Ignition Partners led a $25 million round in Splunk in 2007, with the firm’s John Connors, the former Microsoft chief financial officer, joining the board of the company at the time.
Splunk, based in San Francisco, set up a branch office in Seattle last year. The company is an example of the growing focus on “big data,” taking machine data from its customers’ internal systems and making it possible to analyze the trends to help make business decisions.
The company has more than 3,700 customers, with big names including Autodesk, Bank of America, Viacom and Zynga among them.
[Editor's Note: Splunk is an annual sponsor of GeekWire.]
Prior to the IPO, Ignition held a 12.3 percent stake in the company. August Capital and Sevin Rosen each held 20.7 percent, while JK&B Capital held 17 percent.
David Hornik of August Capital, who originally funded the company, reflects on today’s milestone in a blog post.
In many ways, going public is just another chapter in a company’s life. There’s so much more work to be done. Nonetheless, I can’t help but take a few minutes to celebrate all that the Splunk team has done to date. They are a spectacular group of entrepreneurs who have built something really special. Today’s IPO is a credit to the amazing people who make up Splunk.

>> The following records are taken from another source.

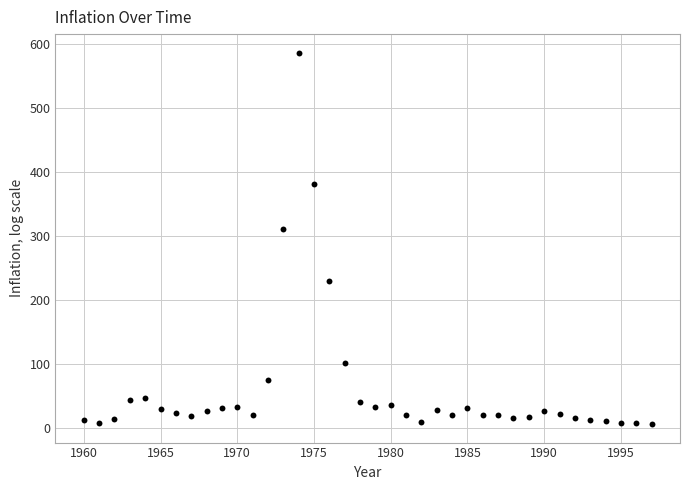

What is the range of Y values (max minus min)?

579.9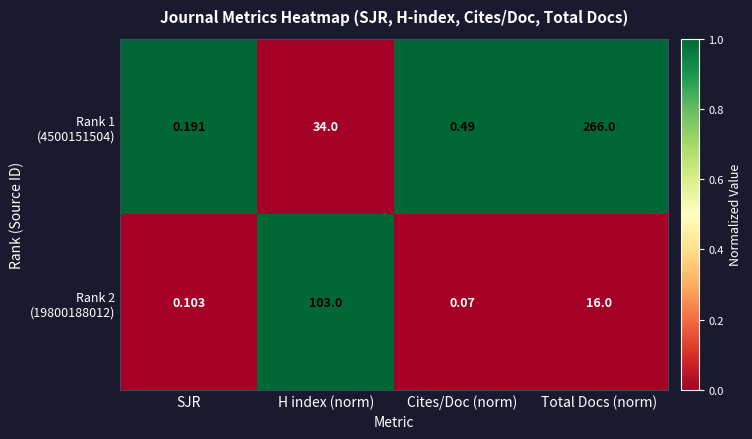

At which category is the sum across all series the highest?

Total Docs (norm)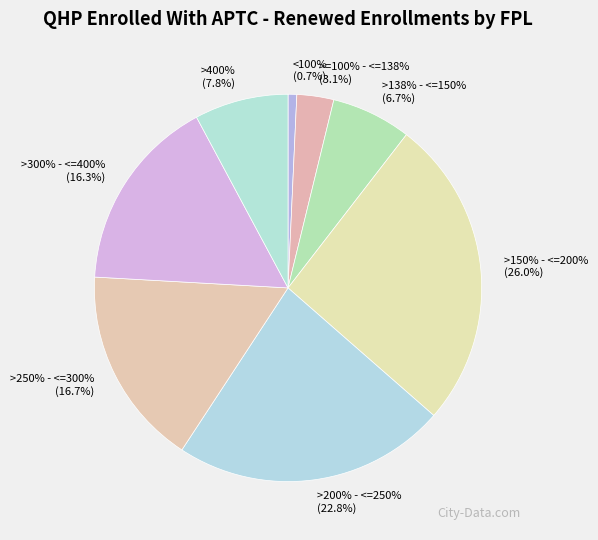

How many segments does this pie chart have?

8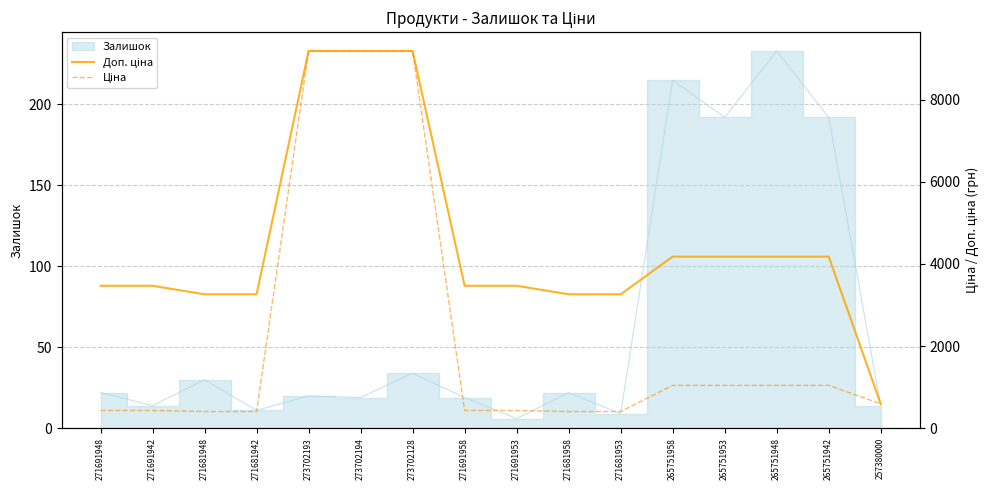

What is the sum of all Доп. ціна values?

71798.3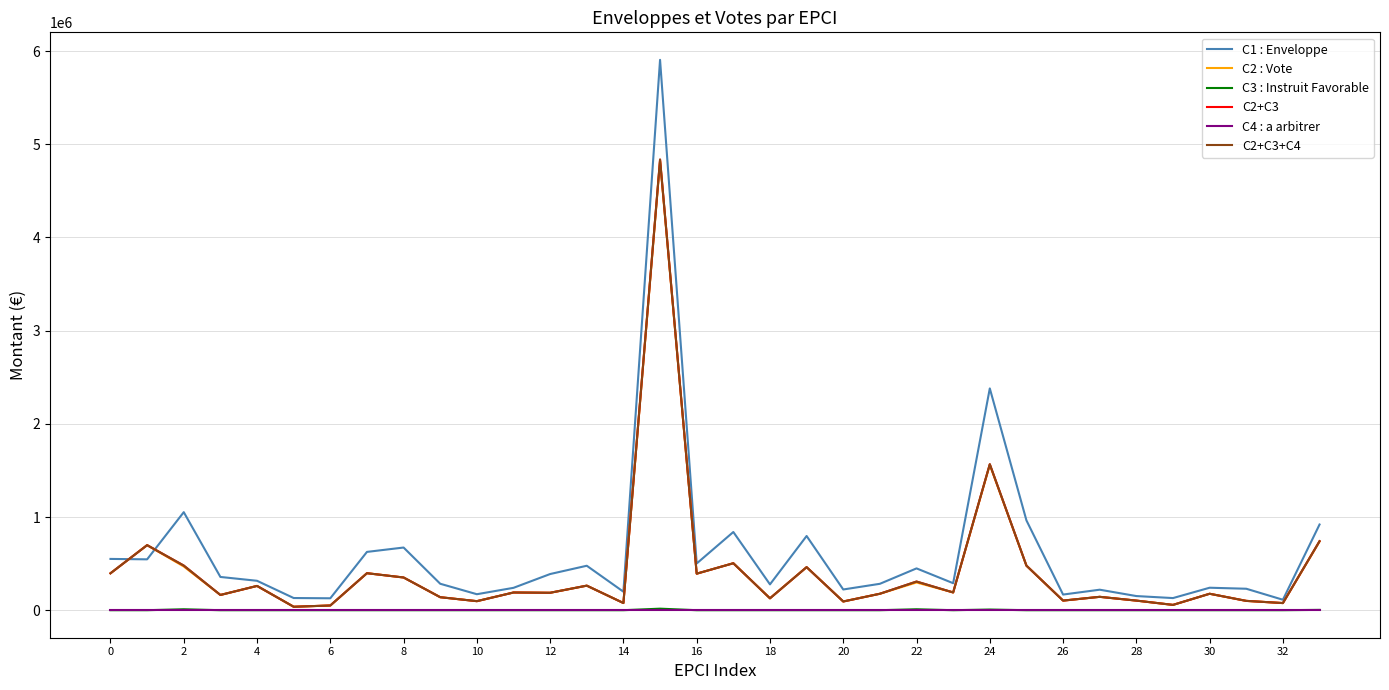

How many times do C2+C3 and C1 : Enveloppe cross each other?

2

I am forever indebted to all of them.
Update: Ignition’s Cameron Myhrvold, an observer on the Splunk board, calls the company the “perfect example” of the revolution that Big Data will create in applications and application platforms.
“Machine data is completely untrod ground by traditional management software,” he says via email. “Yet there is a wealth of insight and value by offering an easy to use solution that lets IT pros glean value from every log file in their datacenter.”
He notes, “Frankly, we have just scratched surface of applications that can be built on top of machine data and our efforts to make Splunk a platform for customer applications will help customers and ISVs build their own applications that leverage the value and insight embedded in machine data.”
Big data and analytics are a big focus for Ignition, he says, and the firm believes there will be “many more Spunks in the future as enteprise apps adapt to new technology like MapReduce and NoSQL.”